Various Achimenes hybrids have done well in the total shade of a bit of soil
between the back sidewalk and the south neighbor's brick garage, where they get
no direct sunlight but bloom like mad from midsummer until very cool weather
arrives.  Just before or after the first frost hits I collect the scaly
rhizomes and put them in the fridge for the winter in perforated plastic bags.
Some kind of mold always seems to grow on them, but it doesn't affect their
vitality when they're replanted the following spring.  Perhaps allowing them to
dry for a few days would solve the mold problem?

I tried a potted Griffinia aracensis outside in the same shade for the first
time last year.  It suffered from a couple of squirrel attacks, but it also
seemed like something was attacking the leaves, which never seemed to stay
around for a long time, though the plant produced more regularly.  When temps
threatened to go below 50ºF/10ºC I took it indoors.  Having just suffered a
final squirrel nip, it had no leaves at all.  After about 6 weeks indoors
foliage production resumed, and the leaves produced in December are still on
the plant.  It likes its situation in the east-facing window behind double
panes of glass so much that I'm going to try leaving it there, as whatever had
attacked the foliage outside is absent under inside conditions.
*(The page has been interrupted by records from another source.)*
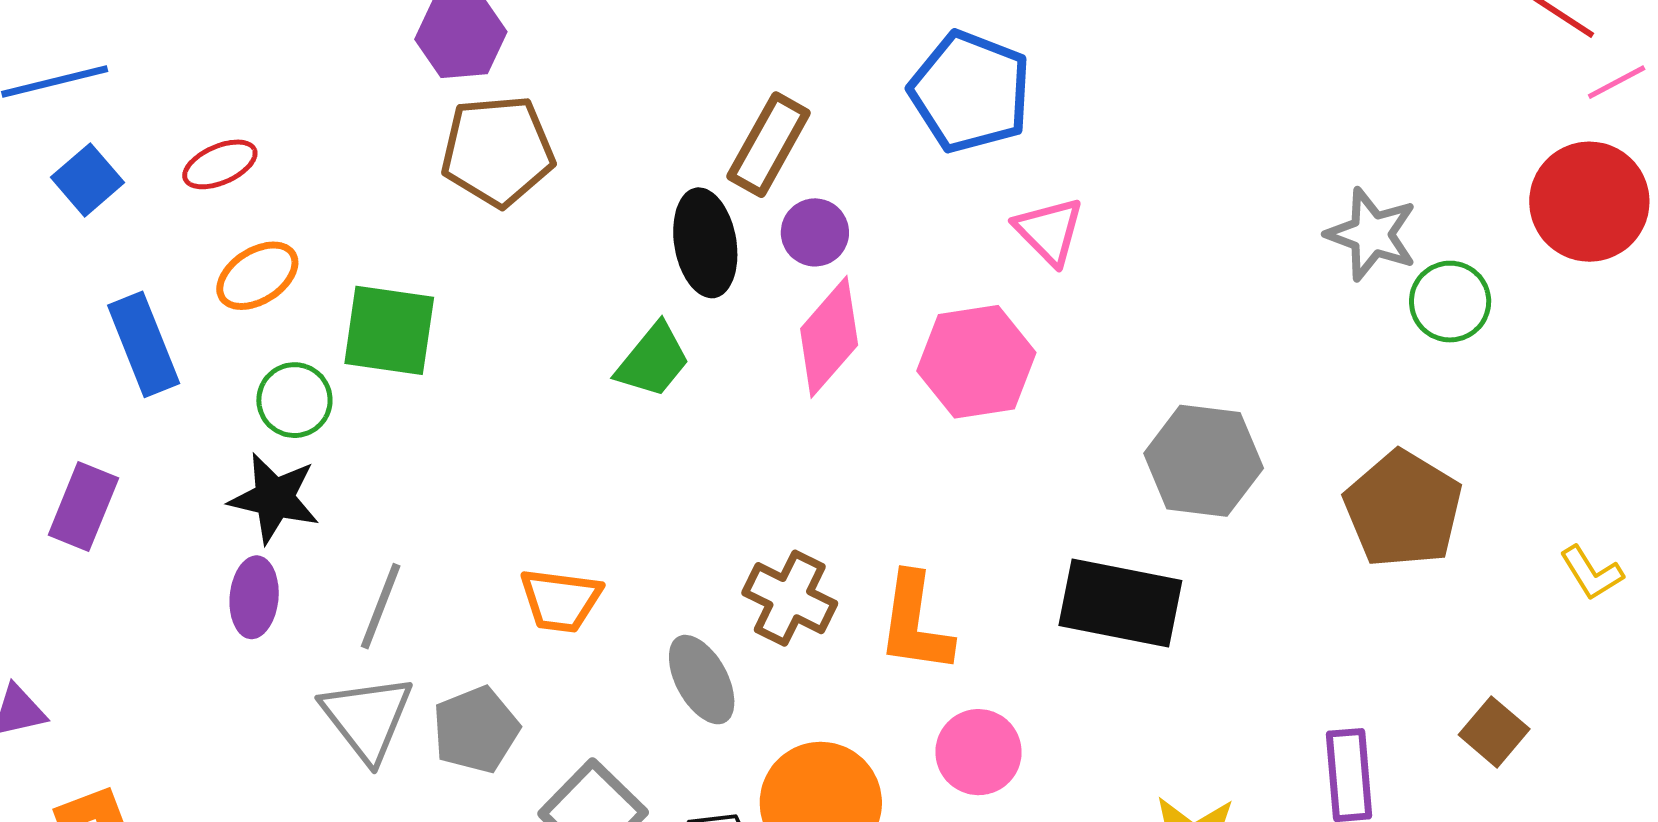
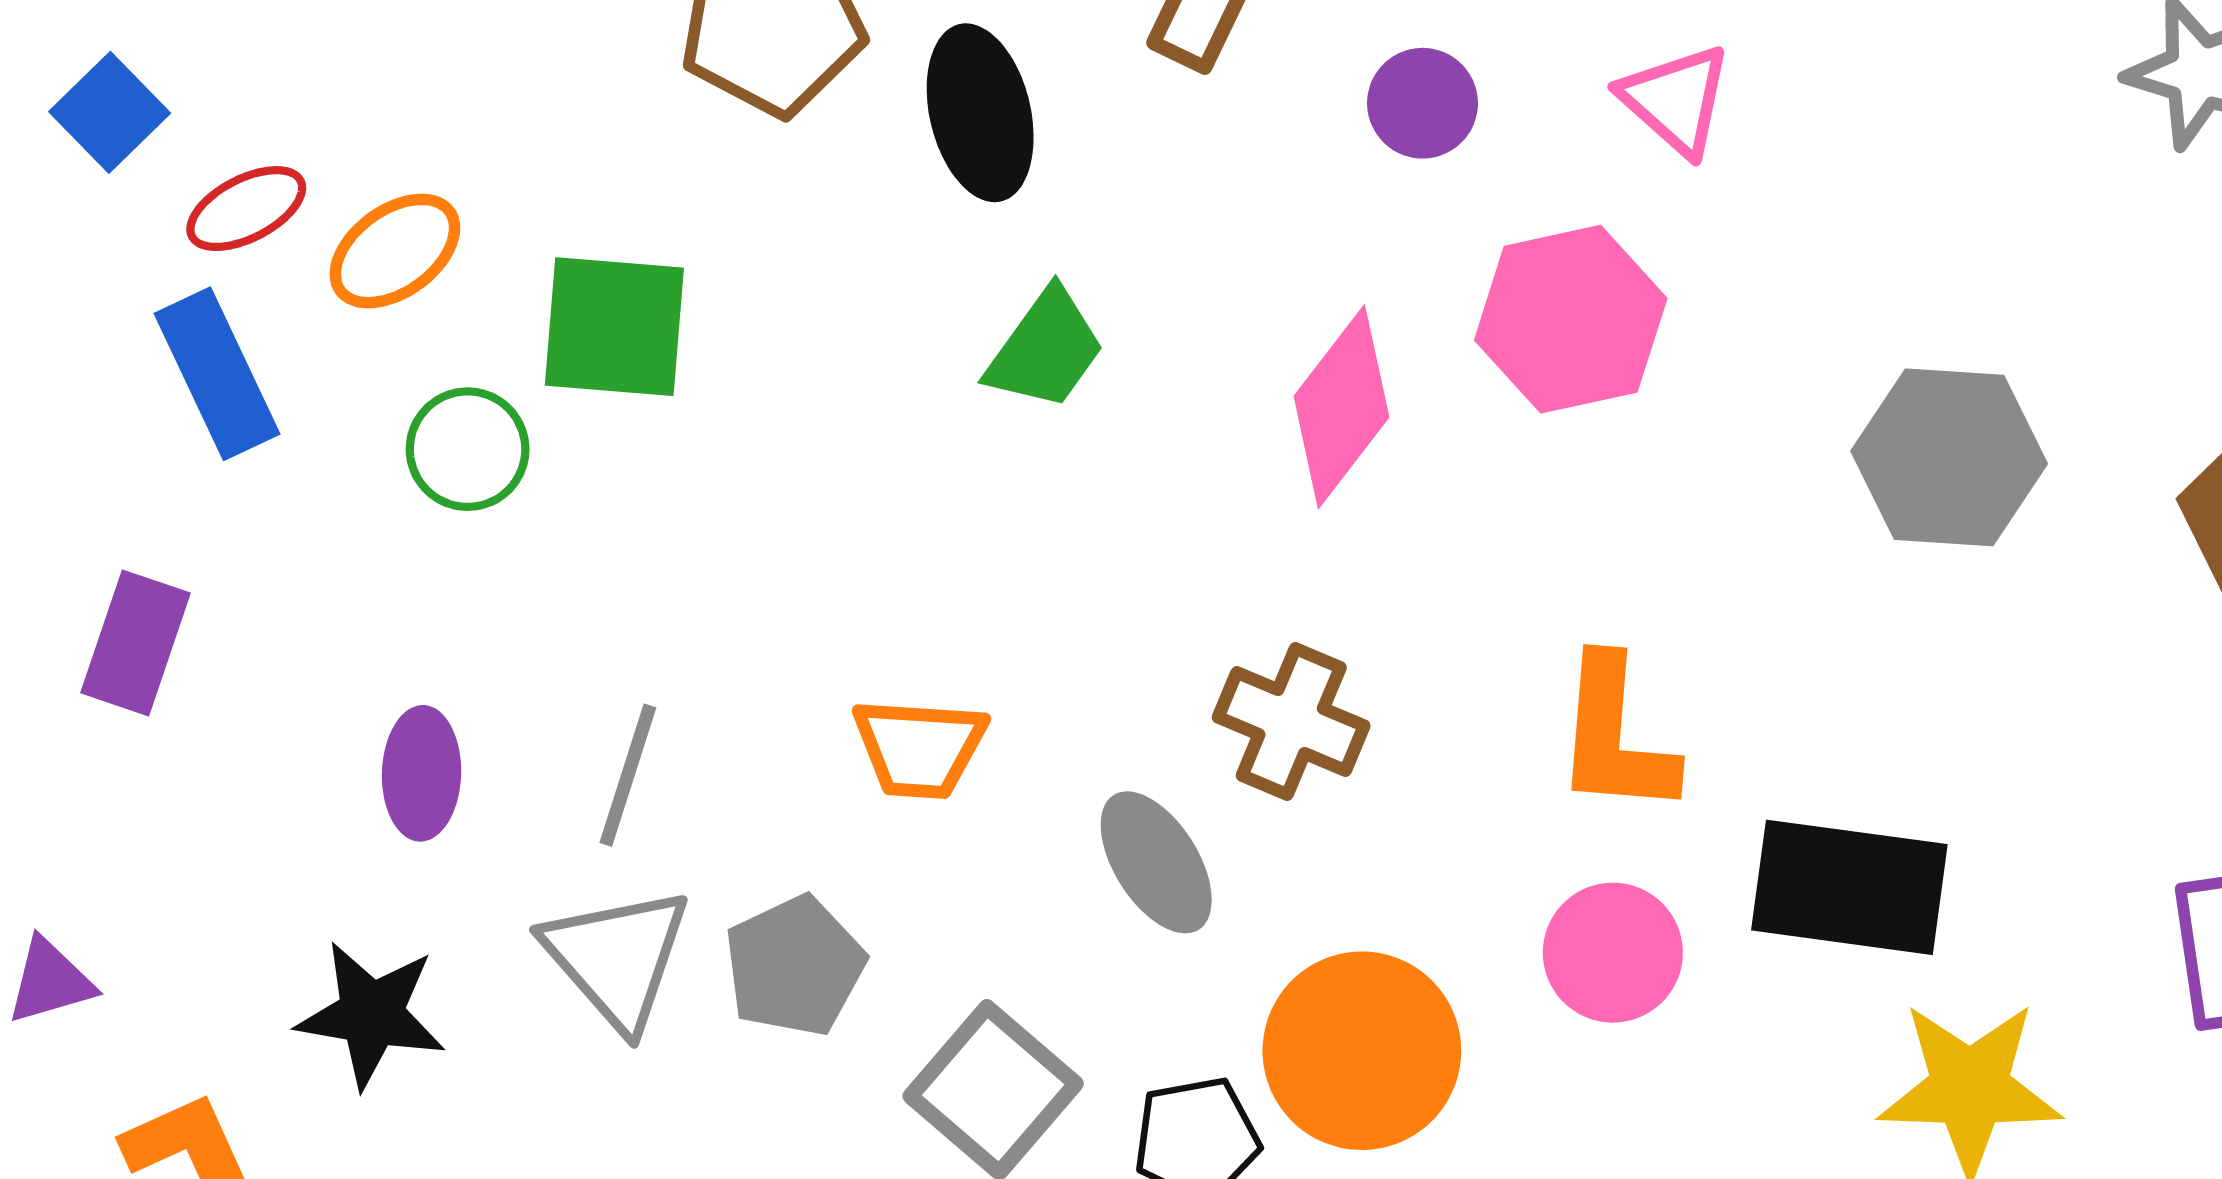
red ellipse: (220, 164) -> (246, 209), moved
purple circle: (815, 232) -> (1423, 103), moved
black ellipse: (705, 243) -> (980, 113), moved
pink diamond: (829, 337) -> (1341, 407), moved
black star: (274, 498) -> (371, 1014), moved
black rectangle: (1120, 603) -> (1849, 887), moved
orange L-shape: (915, 623) -> (1615, 736), moved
A few years ago I got some Scilla peruviana from a Dutch supplier.  Following
directions, I planted it 5 or 6 inches (12 to 15 cm) under the ground.  It
emerges every fall, though by that time its area receives no direct sunlight.
The foliage suffers some damage in the cold winter temps, but so far both bulbs
have bloomed every year in May.  If it's found partially above ground in the
wild, I must say that being buried seems to agree with it as well.
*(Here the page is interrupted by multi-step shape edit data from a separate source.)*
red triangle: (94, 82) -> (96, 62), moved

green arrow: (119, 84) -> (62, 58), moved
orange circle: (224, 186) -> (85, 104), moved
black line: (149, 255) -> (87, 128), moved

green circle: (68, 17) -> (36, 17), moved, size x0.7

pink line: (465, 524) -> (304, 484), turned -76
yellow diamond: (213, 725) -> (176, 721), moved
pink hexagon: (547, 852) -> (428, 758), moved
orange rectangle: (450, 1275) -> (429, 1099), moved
The pot of Clivia miniata comes inside when temps threaten to go below
freezing, but the plant seems to enjoy sometimes very cool weather in spring
and fall.  After taking a year off to adjust, it has bloomed every year in late
spring or early summer.

I know that I've gotten much different results than others with the
Hieronymiella aurea that was distributed last year around this time, another
tender bulb.  I believe I got the same large, flat black seeds as everyone
else.  What I did with them may have been different - and this does concern
overwintering lest readers think I'm straying from the topic.  I only had 2
plants that really took off.  One I planted out in the garden.  The other I
kept under lights in the basement.  The garden plant had trouble keeping
foliage up, just as with the Griffinia.  The plant indoors under lights in a
relatively cool basement grew much better, faster, and kept its leaves.  When
fall came I potted up the tiny bulb outside and brought it under the lights
inside for the winter.  Neither bulb has gone dormant during the winter, having
continued to actively grow instead.  The bulb previously outside has made
several times the progress it made outdoors last spring and summer inside over
the winter.  Both have long leaves about an inch wide, unlike the "thread-like"
foliage appearance others have noted.  They don't mind being dry at all, and
staying moist doesn't seem to hurt them either.
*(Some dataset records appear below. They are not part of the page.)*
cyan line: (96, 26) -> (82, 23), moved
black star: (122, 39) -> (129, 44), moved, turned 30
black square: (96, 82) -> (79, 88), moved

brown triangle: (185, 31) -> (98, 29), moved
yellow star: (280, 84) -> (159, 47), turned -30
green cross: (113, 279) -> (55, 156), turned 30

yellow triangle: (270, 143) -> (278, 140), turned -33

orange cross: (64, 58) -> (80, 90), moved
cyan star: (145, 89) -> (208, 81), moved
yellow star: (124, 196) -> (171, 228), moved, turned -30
I also started various Rhodophialas from BX seed last spring, and have grown
them inside under lights over the winter.  R. granatiflora germinated best,
likely 100%, and has grown especially well inside.  Some R. advena went
dormant, others didn't.

Flowering sized bulbs of Rhodophiala bifida survive well in the open garden,
where they've dug themselves down to a depth of 8 inches/20 cm, which is well
below the frost line.  The foliage is damaged by winter conditions, but the
plant doesn't seem to mind, simply growing more as the weather improves toward
spring.

Amaryllis belladonna survives outside the same way, although the depth at which
it's planted seems more critical.  While the surviving plant does better every
year, it has yet to bloom for me.

With a bit of experimentation and luck, even under less than ideal conditions
tender bulbs can be grown, and even flourish, here in zone 7b.